RECORD SET START

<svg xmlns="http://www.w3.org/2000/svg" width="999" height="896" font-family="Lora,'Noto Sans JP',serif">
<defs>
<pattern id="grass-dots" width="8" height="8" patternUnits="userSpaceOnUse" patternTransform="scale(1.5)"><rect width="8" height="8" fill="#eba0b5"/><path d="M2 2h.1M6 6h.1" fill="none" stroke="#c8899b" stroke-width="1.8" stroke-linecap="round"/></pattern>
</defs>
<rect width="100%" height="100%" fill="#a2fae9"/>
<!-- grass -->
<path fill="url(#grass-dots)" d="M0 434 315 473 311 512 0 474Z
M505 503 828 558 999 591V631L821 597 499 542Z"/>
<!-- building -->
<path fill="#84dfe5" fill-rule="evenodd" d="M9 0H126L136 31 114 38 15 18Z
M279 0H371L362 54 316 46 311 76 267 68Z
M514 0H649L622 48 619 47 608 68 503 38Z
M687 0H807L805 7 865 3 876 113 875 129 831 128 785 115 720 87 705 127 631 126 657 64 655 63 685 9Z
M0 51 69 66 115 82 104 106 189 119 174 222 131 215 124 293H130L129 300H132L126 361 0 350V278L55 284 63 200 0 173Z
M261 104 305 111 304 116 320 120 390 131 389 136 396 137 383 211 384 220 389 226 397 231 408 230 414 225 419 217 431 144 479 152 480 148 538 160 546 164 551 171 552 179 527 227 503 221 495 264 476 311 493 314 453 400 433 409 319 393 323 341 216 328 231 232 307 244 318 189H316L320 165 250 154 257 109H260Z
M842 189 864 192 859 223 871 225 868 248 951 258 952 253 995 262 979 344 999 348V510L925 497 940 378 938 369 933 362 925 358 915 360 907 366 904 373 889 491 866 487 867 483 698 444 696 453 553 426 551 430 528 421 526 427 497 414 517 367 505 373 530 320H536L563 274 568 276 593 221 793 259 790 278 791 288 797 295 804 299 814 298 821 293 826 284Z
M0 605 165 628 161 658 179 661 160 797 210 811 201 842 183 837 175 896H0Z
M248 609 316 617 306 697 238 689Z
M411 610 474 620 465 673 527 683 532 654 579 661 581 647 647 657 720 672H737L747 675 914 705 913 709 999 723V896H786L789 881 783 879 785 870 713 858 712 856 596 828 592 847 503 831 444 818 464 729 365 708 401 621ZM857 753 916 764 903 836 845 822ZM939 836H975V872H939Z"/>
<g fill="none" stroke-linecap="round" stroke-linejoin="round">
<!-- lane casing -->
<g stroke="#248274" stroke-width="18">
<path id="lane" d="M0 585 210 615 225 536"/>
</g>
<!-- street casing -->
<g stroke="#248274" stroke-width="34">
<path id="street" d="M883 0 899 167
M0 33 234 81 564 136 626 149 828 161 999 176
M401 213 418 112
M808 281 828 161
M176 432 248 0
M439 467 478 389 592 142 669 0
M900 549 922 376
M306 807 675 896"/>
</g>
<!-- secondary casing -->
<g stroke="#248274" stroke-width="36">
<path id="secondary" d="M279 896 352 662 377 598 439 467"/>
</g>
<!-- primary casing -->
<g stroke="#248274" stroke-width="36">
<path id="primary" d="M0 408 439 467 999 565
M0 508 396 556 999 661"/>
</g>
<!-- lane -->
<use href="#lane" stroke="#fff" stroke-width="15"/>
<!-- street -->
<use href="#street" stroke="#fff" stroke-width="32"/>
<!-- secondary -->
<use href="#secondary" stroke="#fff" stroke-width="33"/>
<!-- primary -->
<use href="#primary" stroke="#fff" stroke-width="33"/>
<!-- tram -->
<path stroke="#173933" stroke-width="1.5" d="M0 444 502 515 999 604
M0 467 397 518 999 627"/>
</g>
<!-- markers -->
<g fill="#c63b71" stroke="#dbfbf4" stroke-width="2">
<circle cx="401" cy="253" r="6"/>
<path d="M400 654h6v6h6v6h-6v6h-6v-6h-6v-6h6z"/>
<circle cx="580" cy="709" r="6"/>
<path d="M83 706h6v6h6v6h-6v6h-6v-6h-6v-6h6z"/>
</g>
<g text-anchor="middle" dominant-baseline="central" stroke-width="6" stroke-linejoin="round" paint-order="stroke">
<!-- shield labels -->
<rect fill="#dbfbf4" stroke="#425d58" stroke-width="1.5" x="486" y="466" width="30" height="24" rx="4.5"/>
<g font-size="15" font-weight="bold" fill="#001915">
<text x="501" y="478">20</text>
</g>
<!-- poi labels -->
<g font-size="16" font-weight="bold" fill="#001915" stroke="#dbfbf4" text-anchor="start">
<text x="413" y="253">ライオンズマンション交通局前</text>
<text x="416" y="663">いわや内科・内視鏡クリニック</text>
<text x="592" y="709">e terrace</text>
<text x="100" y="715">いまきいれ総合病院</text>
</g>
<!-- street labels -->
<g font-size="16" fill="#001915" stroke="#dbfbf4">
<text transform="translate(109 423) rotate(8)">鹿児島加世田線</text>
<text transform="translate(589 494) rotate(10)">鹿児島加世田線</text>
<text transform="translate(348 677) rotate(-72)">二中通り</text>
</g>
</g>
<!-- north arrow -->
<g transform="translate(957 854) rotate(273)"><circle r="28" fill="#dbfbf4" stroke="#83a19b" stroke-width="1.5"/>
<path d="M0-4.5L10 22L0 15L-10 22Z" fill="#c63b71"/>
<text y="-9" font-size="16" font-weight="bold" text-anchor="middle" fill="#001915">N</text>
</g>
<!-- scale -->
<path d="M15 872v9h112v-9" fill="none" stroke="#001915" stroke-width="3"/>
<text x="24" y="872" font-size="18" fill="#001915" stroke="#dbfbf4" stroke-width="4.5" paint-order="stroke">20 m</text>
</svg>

RECORD SET END

• [ACTIVITY]
Reproduce the entries above in full and exactly.

• [WRITTEN REPLY]
<svg xmlns="http://www.w3.org/2000/svg" width="999" height="896" font-family="Lora,'Noto Sans JP',serif">
<defs>
<pattern id="grass-dots" width="8" height="8" patternUnits="userSpaceOnUse" patternTransform="scale(1.5)"><rect width="8" height="8" fill="#eba0b5"/><path d="M2 2h.1M6 6h.1" fill="none" stroke="#c8899b" stroke-width="1.8" stroke-linecap="round"/></pattern>
</defs>
<rect width="100%" height="100%" fill="#a2fae9"/>
<!-- grass -->
<path fill="url(#grass-dots)" d="M0 434 315 473 311 512 0 474Z
M505 503 828 558 999 591V631L821 597 499 542Z"/>
<!-- building -->
<path fill="#84dfe5" fill-rule="evenodd" d="M9 0H126L136 31 114 38 15 18Z
M279 0H371L362 54 316 46 311 76 267 68Z
M514 0H649L622 48 619 47 608 68 503 38Z
M687 0H807L805 7 865 3 876 113 875 129 831 128 785 115 720 87 705 127 631 126 657 64 655 63 685 9Z
M0 51 69 66 115 82 104 106 189 119 174 222 131 215 124 293H130L129 300H132L126 361 0 350V278L55 284 63 200 0 173Z
M261 104 305 111 304 116 320 120 390 131 389 136 396 137 383 211 384 220 389 226 397 231 408 230 414 225 419 217 431 144 479 152 480 148 538 160 546 164 551 171 552 179 527 227 503 221 495 264 476 311 493 314 453 400 433 409 319 393 323 341 216 328 231 232 307 244 318 189H316L320 165 250 154 257 109H260Z
M842 189 864 192 859 223 871 225 868 248 951 258 952 253 995 262 979 344 999 348V510L925 497 940 378 938 369 933 362 925 358 915 360 907 366 904 373 889 491 866 487 867 483 698 444 696 453 553 426 551 430 528 421 526 427 497 414 517 367 505 373 530 320H536L563 274 568 276 593 221 793 259 790 278 791 288 797 295 804 299 814 298 821 293 826 284Z
M0 605 165 628 161 658 179 661 160 797 210 811 201 842 183 837 175 896H0Z
M248 609 316 617 306 697 238 689Z
M411 610 474 620 465 673 527 683 532 654 579 661 581 647 647 657 720 672H737L747 675 914 705 913 709 999 723V896H786L789 881 783 879 785 870 713 858 712 856 596 828 592 847 503 831 444 818 464 729 365 708 401 621ZM857 753 916 764 903 836 845 822ZM939 836H975V872H939Z"/>
<g fill="none" stroke-linecap="round" stroke-linejoin="round">
<!-- lane casing -->
<g stroke="#248274" stroke-width="18">
<path id="lane" d="M0 585 210 615 225 536"/>
</g>
<!-- street casing -->
<g stroke="#248274" stroke-width="34">
<path id="street" d="M883 0 899 167
M0 33 234 81 564 136 626 149 828 161 999 176
M401 213 418 112
M808 281 828 161
M176 432 248 0
M439 467 478 389 592 142 669 0
M900 549 922 376
M306 807 675 896"/>
</g>
<!-- secondary casing -->
<g stroke="#248274" stroke-width="36">
<path id="secondary" d="M279 896 352 662 377 598 439 467"/>
</g>
<!-- primary casing -->
<g stroke="#248274" stroke-width="36">
<path id="primary" d="M0 408 439 467 999 565
M0 508 396 556 999 661"/>
</g>
<!-- lane -->
<use href="#lane" stroke="#fff" stroke-width="15"/>
<!-- street -->
<use href="#street" stroke="#fff" stroke-width="32"/>
<!-- secondary -->
<use href="#secondary" stroke="#fff" stroke-width="33"/>
<!-- primary -->
<use href="#primary" stroke="#fff" stroke-width="33"/>
<!-- tram -->
<path stroke="#173933" stroke-width="1.5" d="M0 444 502 515 999 604
M0 467 397 518 999 627"/>
</g>
<!-- markers -->
<g fill="#c63b71" stroke="#dbfbf4" stroke-width="2">
<circle cx="401" cy="253" r="6"/>
<path d="M400 654h6v6h6v6h-6v6h-6v-6h-6v-6h6z"/>
<circle cx="580" cy="709" r="6"/>
<path d="M83 706h6v6h6v6h-6v6h-6v-6h-6v-6h6z"/>
</g>
<g text-anchor="middle" dominant-baseline="central" stroke-width="6" stroke-linejoin="round" paint-order="stroke">
<!-- shield labels -->
<rect fill="#dbfbf4" stroke="#425d58" stroke-width="1.5" x="486" y="466" width="30" height="24" rx="4.5"/>
<g font-size="15" font-weight="bold" fill="#001915">
<text x="501" y="478">20</text>
</g>
<!-- poi labels -->
<g font-size="16" font-weight="bold" fill="#001915" stroke="#dbfbf4" text-anchor="start">
<text x="413" y="253">ライオンズマンション交通局前</text>
<text x="416" y="663">いわや内科・内視鏡クリニック</text>
<text x="592" y="709">e terrace</text>
<text x="100" y="715">いまきいれ総合病院</text>
</g>
<!-- street labels -->
<g font-size="16" fill="#001915" stroke="#dbfbf4">
<text transform="translate(109 423) rotate(8)">鹿児島加世田線</text>
<text transform="translate(589 494) rotate(10)">鹿児島加世田線</text>
<text transform="translate(348 677) rotate(-72)">二中通り</text>
</g>
</g>
<!-- north arrow -->
<g transform="translate(957 854) rotate(273)"><circle r="28" fill="#dbfbf4" stroke="#83a19b" stroke-width="1.5"/>
<path d="M0-4.5L10 22L0 15L-10 22Z" fill="#c63b71"/>
<text y="-9" font-size="16" font-weight="bold" text-anchor="middle" fill="#001915">N</text>
</g>
<!-- scale -->
<path d="M15 872v9h112v-9" fill="none" stroke="#001915" stroke-width="3"/>
<text x="24" y="872" font-size="18" fill="#001915" stroke="#dbfbf4" stroke-width="4.5" paint-order="stroke">20 m</text>
</svg>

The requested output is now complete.